Вот так получилось, что мы увезли из крематория не одного, а двух новых свидетелей.
Виктория Круглова ничего существенного не добавила к тому, что знала из писем. Она все время плакала и поглядывала на часы.
— Виктория Максимовна, на письмах нет дат. Но, судя по содержанию, они написаны в последние годы. А письма предыдущих лет остались в Армавире? — спросил я.
— Нет, — утирая слезы, сказала она. — Их не было. Были поздравительные открытки. Надя стала писать мне письма только в последние годы. А даты она никогда не ставила.
— Вы сказали, что Надежду Андреевну травили в театре. Надежда Андреевна говорила вам что-нибудь об этом? Есть ли у вас факты? — спросила Миронова.
— Да разве из писем это не ясно?! Ей, лучшей актрисе театра, не давали ролей. Мы все любим театр, не мыслим жизни вне театра. А Надя была одержимой. Поэтому она не выдержала. В ее смерти я виню Герда и Андронова. Так и запишите.
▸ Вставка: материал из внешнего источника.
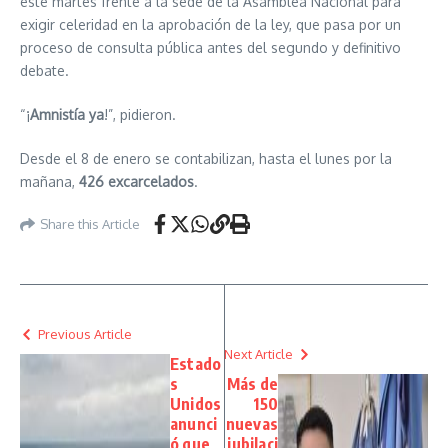
este martes frente a la sede de la Asamblea Nacional para
exigir celeridad en la aprobación de la ley, que pasa por un
proceso de consulta pública antes del segundo y definitivo
debate.
“¡
Amnistía ya
!”, pidieron.
Desde el 8 de enero se contabilizan, hasta el lunes por la
mañana,
426 excarcelados
.
Share this Article
Previous Article
Next Article
Estado
s
Más de
Unidos
150
anunci
nuevas
ó que
jubilaci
— Не стоит этого записывать, Виктория Максимовна, — сказала Миронова.
— Как хотите. Я все равно буду считать, что в смерти Нади виновны Герд и Андронов. — Круглова взглянула на часы. — Я опоздаю на самолет.
Как нарочно, ни Короля, ни Хмелева не было на месте. Мироновой пришлось самой везти Круглову в аэропорт.
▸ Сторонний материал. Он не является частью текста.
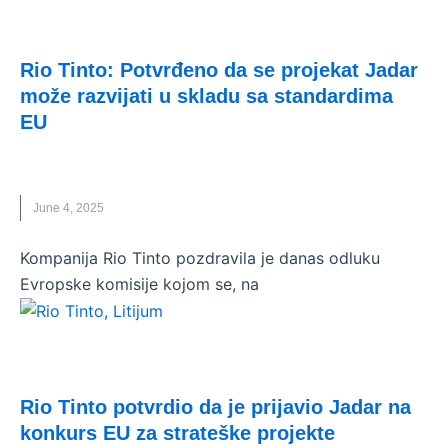
VESTI
Rio Tinto: Potvrđeno da se projekat Jadar
može razvijati u skladu sa standardima
EU
JADAR
,
RIO TINTO
June 4, 2025
Kompanija Rio Tinto pozdravila je danas odluku
Evropske komisije kojom se, na
VESTI
Rio Tinto potvrdio da je prijavio Jadar na
konkurs EU za strateške projekte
Я пригласил Ноткина в кабинет.
Дмитрий Дмитриевич Ноткин, родившийся в 1940 году в Москве, русский, беспартийный, с высшим образованием, работал в 64-й больнице заведующим отделением.
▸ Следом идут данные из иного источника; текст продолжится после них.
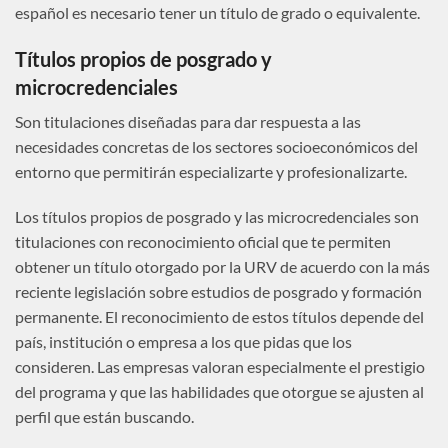
español es necesario tener un título de grado o equivalente.
Títulos propios de posgrado y
microcredenciales
Son titulaciones diseñadas para dar respuesta a las
necesidades concretas de los sectores socioeconómicos del
entorno que permitirán especializarte y profesionalizarte.
Los títulos propios de posgrado y las microcredenciales son
titulaciones con reconocimiento oficial que te permiten
obtener un título otorgado por la URV de acuerdo con la más
reciente legislación sobre estudios de posgrado y formación
permanente. El reconocimiento de estos títulos depende del
país, institución o empresa a los que pidas que los
consideren. Las empresas valoran especialmente el prestigio
del programa y que las habilidades que otorgue se ajusten al
perfil que están buscando.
— Расскажите, пожалуйста, где, когда вы познакомились с Надеждой Андреевной Комиссаровой, какие отношения вас связывали.
— Познакомились мы в июле семьдесят восьмого года в санатории «Актер» в Сочи. Отношения? Ну какие отношения нас могли связывать? Самые что ни на есть человеческие — отношения врача и пациента. Когда я уезжал из Сочи, мы, как водится среди отдыхающих, обменялись телефонами. Все-таки отпуск провели вместе. Обычно это в Москве быстро забывается. Никто никому не звонит. У каждого своя жизнь с ее суматохой, пропастью дел и забот, кругом друзей, приятелей и просто знакомых. Я уже стал забывать о Сочи, когда в декабре раздался звонок. Была жуткая погода — дождь со снегом. Звонила Надя. Я удивился и по-человечески обрадовался. Всегда радуешься проявлению человеческой памяти и человеческого тепла, особенно когда на улице дождь со снегом. Полушутя я спросил, звонит она по делу или просто так. Звонила она по делу. Вспомнила, что я невропатолог. Состояние у нее было скверное. Это я сразу понял по ее голосу, истерическим интонациям, по тому, как она попросила немедленно ее принять. Я сказал, что не практикую дома, и предложил прийти в больницу утром. Тогда она попросила рекомендовать ей кого-нибудь из моих коллег. Я сказал, что из моих знакомых никто дома не практикует. Она повесила трубку. Несколько минут я мучился. Я врач, и моя первейшая обязанность помогать людям. Очевидно было, что Наде плохо. Короче, я позвонил ей. Несмотря на кошмарную погоду, я решил поехать к ней. Надя ответила, что сама приедет ко мне. Через пятнадцать минут она была у меня. Как она добралась в такую погоду в Ясенево, да так быстро, ума не приложу. Склонность к истерической психопатии — таков был мой диагноз. Ей же я сказал, что у нее расшатаны нервы.